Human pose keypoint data
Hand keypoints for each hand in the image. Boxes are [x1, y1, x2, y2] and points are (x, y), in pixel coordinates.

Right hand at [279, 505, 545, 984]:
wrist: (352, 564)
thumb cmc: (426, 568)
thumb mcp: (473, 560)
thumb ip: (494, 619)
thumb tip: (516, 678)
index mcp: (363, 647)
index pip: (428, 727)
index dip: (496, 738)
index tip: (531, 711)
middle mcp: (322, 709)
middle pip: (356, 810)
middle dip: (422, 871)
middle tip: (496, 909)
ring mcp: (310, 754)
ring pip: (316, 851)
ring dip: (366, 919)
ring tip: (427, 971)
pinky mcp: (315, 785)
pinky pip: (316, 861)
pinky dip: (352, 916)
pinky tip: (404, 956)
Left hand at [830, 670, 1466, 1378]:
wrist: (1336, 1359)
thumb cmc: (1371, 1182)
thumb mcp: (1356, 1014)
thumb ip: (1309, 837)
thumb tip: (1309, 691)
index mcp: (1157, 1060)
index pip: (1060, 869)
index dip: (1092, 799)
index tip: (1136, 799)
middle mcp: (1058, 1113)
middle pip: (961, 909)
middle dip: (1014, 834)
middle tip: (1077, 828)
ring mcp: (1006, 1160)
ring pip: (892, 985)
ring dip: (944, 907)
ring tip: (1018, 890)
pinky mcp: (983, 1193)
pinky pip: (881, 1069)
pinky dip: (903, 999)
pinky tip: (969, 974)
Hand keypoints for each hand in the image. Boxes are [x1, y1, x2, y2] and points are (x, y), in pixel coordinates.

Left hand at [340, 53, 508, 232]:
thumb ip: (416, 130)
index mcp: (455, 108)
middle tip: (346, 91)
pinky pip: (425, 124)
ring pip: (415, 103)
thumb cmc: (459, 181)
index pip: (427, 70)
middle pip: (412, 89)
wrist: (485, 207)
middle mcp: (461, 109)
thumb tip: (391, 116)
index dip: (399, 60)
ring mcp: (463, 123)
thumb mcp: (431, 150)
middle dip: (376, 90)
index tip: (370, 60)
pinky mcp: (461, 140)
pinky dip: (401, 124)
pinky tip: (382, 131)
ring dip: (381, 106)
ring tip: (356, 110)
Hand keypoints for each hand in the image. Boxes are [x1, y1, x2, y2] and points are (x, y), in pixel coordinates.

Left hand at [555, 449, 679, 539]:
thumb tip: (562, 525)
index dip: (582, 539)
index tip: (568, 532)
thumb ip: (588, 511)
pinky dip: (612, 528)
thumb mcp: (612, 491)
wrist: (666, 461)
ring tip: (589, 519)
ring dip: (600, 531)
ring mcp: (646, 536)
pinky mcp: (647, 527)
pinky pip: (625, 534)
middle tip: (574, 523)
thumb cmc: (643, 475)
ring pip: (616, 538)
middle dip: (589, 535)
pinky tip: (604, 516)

Instructions for the task:
Copy out each line of the records character for character.

Output for this task:
Hand keypoints for each hand in the image. Boxes are [x1, y1, x2, y2] and points are (x, y), in pixel coordinates.

Right hand at [279, 505, 545, 984]:
wrist: (352, 564)
thumb cmc: (426, 568)
thumb mcp: (473, 560)
thumb ip: (494, 619)
thumb tip: (516, 678)
index mcp: (363, 647)
index pip: (428, 727)
index dip: (496, 738)
index tip: (531, 711)
middle mcp: (322, 709)
middle pip: (356, 810)
middle dip: (422, 871)
middle tip: (496, 909)
ring mcp: (310, 754)
ring pip: (316, 851)
ring dip: (366, 919)
ring tip: (427, 971)
pinky mcp: (315, 785)
pinky pip: (316, 861)
pinky dip: (352, 916)
pinky tip: (404, 956)
Left hand at [830, 670, 1466, 1378]:
wrist: (1336, 1359)
thumb cmc: (1371, 1182)
thumb mcp: (1356, 1014)
thumb ip: (1309, 837)
thumb tip: (1309, 691)
index mcp: (1157, 1060)
index pip: (1060, 869)
index dip: (1092, 799)
index tip: (1136, 799)
middle mcp: (1058, 1113)
middle pip: (961, 909)
middle dip: (1014, 834)
middle tip: (1077, 828)
ring mcp: (1006, 1160)
ring pip: (892, 985)
ring dip: (944, 907)
ring tip: (1018, 890)
pinky mcp: (983, 1193)
pinky pip: (881, 1069)
pinky dip: (903, 999)
pinky tip: (969, 974)
Hand keypoints for each hand in the image. Boxes are [x1, y1, x2, y2] and points are (x, y), in pixel coordinates.

Left hand at [340, 53, 508, 232]:
thumb ip: (416, 130)
index mcp: (455, 108)
middle tip: (346, 91)
pinky pip: (425, 124)
ring pip: (415, 103)
thumb cmc: (459, 181)
index pip: (427, 70)
middle pip: (412, 89)
wrist: (485, 207)
middle mcp: (461, 109)
thumb tip: (391, 116)
index dip: (399, 60)
ring mcp: (463, 123)
thumb mcp: (431, 150)
middle dip: (376, 90)
index tip: (370, 60)
pinky mcp: (461, 140)
pinky dip: (401, 124)
pinky tip: (382, 131)
ring dip: (381, 106)
ring tip: (356, 110)
Hand keypoints for each hand in the image. Boxes are [x1, y1, x2, y2] and points are (x, y), in pixel coordinates.

Left hand at [555, 449, 679, 539]:
thumb tip: (562, 525)
index dip: (582, 539)
index tip: (568, 532)
thumb ip: (588, 511)
pinky dip: (612, 528)
thumb mcp: (612, 491)
wrist: (666, 461)
ring tip: (589, 519)
ring dip: (600, 531)
ring mcp: (646, 536)
pinky mcp: (647, 527)
pinky pip: (625, 534)
middle tip: (574, 523)
thumb cmc: (643, 475)
ring pip: (616, 538)
middle dip: (589, 535)
pinky tip: (604, 516)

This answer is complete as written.